Friday, June 12, 2009

Oil to Fall More Than 30%, Bay Crest Says: Technical Analysis

(Bloomberg) -- Crude oil is set to drop more than 30 percent in the next three to five months, New York-based broker Bay Crest Partners LLC said, using Elliot Wave analysis. Crude’s 61 percent rally this year is a “corrective, counter-trend” movement that will dissipate before prices exceed $76 a barrel on the New York Mercantile Exchange, Bay Crest said. Oil will slump to between $48 and $50 a barrel, and then potentially drop further to $25, the broker said.“This whole rally which people are taking as the start of a new bull run is just a corrective move that will fail between $72 and $76,” Bay Crest’s director of technical research Christian Bendixen said in an interview from New York. “We’re very confident we’ll sell off to at least $48 to $50.”

What the exercise asks:
Decide whether each statement below agrees with the oil forecast article. For each one, answer yes or no and quote the words from the article that settle it.
1. Bay Crest expects crude oil to drop more than 30 percent within three to five months.
2. Bay Crest says this year's rally will end only after prices rise above $76 a barrel.
3. Christian Bendixen gave his interview from London.
The rows that follow come from a different source than the oil forecast article.

Data extract:

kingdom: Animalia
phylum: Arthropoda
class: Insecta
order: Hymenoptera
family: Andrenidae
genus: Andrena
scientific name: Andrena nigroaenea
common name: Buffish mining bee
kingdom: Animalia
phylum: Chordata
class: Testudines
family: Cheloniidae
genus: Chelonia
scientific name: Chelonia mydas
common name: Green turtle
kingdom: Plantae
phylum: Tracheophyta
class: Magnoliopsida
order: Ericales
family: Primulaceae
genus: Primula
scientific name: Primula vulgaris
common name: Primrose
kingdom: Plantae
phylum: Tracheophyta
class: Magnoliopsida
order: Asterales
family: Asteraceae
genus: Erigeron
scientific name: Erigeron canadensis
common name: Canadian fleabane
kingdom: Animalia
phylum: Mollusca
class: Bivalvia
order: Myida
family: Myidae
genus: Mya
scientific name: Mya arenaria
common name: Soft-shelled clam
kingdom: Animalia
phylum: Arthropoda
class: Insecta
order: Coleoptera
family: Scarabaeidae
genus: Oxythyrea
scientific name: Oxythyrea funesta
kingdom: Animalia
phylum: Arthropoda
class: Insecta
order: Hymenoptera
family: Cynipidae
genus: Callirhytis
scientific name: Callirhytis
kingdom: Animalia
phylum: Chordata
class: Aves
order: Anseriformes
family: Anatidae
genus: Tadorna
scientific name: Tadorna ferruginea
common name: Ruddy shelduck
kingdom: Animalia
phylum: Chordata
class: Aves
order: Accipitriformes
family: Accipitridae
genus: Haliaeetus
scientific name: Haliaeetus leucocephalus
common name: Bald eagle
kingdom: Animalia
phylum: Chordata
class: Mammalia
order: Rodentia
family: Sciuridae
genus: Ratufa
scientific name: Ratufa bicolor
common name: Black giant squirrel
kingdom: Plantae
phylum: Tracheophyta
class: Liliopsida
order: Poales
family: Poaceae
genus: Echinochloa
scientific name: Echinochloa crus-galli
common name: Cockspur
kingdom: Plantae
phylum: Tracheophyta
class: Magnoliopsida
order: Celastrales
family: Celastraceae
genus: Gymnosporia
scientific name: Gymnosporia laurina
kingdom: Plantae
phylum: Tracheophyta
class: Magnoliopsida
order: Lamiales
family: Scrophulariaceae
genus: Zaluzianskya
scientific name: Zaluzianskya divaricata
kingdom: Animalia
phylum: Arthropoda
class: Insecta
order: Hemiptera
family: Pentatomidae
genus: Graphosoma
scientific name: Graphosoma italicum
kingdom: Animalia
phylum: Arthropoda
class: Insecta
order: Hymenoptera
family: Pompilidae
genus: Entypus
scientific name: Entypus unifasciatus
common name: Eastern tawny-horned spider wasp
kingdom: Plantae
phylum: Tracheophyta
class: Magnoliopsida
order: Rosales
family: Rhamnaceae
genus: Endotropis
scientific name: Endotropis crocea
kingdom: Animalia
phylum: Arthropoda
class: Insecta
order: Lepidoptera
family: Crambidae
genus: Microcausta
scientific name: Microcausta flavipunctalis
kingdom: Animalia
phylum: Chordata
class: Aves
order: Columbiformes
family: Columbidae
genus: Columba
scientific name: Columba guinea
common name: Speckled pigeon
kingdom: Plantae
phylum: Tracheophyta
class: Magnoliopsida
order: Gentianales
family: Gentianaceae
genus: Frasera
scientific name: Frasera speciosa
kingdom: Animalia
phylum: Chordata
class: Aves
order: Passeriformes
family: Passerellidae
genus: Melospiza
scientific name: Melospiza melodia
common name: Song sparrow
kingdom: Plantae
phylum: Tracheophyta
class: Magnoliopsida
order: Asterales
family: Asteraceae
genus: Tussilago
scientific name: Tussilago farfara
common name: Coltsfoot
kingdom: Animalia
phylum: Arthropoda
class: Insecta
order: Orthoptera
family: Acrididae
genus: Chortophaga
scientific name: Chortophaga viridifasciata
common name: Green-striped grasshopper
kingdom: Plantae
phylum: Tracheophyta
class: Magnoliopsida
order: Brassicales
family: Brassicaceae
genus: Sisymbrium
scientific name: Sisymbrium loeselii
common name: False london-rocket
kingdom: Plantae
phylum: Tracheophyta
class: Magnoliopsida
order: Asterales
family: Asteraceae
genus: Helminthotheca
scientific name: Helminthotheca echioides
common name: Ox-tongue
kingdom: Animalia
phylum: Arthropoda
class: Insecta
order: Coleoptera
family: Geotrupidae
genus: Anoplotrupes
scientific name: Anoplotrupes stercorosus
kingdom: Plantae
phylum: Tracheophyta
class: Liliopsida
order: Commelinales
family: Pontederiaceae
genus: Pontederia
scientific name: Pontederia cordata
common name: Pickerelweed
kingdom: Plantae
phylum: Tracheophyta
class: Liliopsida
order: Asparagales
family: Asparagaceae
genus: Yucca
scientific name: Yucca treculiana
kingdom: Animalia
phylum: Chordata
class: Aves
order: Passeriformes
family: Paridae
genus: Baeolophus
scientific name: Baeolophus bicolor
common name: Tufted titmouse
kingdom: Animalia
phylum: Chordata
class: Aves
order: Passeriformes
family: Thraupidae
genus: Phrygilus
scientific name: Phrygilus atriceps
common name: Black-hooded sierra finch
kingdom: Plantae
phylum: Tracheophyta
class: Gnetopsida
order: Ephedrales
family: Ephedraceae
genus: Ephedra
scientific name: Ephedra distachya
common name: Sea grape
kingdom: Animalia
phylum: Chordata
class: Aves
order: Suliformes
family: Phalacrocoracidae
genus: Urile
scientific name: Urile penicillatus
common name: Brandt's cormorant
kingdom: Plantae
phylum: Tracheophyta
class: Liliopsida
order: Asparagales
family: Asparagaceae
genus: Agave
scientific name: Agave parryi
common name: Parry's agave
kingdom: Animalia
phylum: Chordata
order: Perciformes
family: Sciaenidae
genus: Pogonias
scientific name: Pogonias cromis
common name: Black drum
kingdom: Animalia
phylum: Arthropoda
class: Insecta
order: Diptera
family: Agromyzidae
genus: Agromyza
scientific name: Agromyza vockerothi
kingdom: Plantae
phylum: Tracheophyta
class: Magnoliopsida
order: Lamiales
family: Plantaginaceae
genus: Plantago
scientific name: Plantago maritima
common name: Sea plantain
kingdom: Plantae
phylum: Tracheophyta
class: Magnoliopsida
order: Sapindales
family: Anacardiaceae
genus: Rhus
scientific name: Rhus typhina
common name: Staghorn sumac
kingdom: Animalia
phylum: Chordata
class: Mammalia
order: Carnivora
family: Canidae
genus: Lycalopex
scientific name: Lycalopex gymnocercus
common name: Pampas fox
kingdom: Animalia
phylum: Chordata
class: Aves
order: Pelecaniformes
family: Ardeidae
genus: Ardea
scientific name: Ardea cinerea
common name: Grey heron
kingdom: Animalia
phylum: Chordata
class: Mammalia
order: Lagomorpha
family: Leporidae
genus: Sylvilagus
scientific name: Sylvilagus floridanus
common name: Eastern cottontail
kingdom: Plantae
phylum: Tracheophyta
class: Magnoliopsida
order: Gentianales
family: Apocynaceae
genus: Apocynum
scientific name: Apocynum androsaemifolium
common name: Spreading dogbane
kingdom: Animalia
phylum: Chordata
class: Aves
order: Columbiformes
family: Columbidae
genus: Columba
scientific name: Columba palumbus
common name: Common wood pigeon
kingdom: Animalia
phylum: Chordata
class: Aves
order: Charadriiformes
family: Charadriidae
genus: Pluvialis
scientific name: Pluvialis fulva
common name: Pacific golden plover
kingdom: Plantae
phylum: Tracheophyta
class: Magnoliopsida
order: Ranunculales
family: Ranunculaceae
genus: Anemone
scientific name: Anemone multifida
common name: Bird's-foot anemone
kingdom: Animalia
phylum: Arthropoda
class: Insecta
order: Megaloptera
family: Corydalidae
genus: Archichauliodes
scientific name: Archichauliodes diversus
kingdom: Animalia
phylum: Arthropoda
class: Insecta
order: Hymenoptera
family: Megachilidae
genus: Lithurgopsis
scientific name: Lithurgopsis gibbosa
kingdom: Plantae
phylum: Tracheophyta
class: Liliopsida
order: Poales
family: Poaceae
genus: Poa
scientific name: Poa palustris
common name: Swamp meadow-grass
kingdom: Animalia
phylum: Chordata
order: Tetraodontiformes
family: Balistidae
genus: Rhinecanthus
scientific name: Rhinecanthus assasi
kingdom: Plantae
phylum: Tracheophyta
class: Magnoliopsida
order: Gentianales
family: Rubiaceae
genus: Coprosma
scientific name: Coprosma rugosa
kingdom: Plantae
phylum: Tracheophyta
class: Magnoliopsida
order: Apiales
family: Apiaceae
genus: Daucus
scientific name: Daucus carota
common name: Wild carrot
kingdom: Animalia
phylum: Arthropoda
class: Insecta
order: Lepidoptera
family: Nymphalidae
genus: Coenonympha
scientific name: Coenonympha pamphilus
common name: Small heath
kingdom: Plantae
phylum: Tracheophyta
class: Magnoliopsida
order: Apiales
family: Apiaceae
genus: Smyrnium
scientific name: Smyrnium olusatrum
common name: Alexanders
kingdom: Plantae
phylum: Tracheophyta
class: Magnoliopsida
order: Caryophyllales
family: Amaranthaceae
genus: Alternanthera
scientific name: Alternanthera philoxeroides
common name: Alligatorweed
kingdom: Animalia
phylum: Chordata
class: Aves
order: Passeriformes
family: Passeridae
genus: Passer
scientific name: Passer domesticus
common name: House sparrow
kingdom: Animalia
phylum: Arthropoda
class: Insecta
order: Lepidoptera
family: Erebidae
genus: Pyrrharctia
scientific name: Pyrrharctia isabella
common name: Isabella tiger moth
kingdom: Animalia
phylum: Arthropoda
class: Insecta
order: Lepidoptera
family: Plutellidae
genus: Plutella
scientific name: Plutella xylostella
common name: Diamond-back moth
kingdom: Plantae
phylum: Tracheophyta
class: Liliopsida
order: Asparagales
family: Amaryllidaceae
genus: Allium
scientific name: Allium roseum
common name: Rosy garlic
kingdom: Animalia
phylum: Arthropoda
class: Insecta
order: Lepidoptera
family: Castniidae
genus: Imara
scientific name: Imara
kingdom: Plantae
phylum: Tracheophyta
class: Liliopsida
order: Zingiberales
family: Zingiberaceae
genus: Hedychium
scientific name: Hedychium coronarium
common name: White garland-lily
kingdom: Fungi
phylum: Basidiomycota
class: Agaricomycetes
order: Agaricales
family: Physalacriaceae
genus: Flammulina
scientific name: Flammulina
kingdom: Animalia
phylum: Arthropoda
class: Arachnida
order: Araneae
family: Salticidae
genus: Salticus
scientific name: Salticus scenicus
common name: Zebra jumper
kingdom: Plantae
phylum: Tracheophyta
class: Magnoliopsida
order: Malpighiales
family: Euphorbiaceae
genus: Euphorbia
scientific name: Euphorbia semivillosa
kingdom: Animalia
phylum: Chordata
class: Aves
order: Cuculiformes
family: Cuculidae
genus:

Your response:
1. Yes: "Crude oil is set to drop more than 30 percent in the next three to five months"
2. No: "will dissipate before prices exceed $76 a barrel"
3. No: "said in an interview from New York"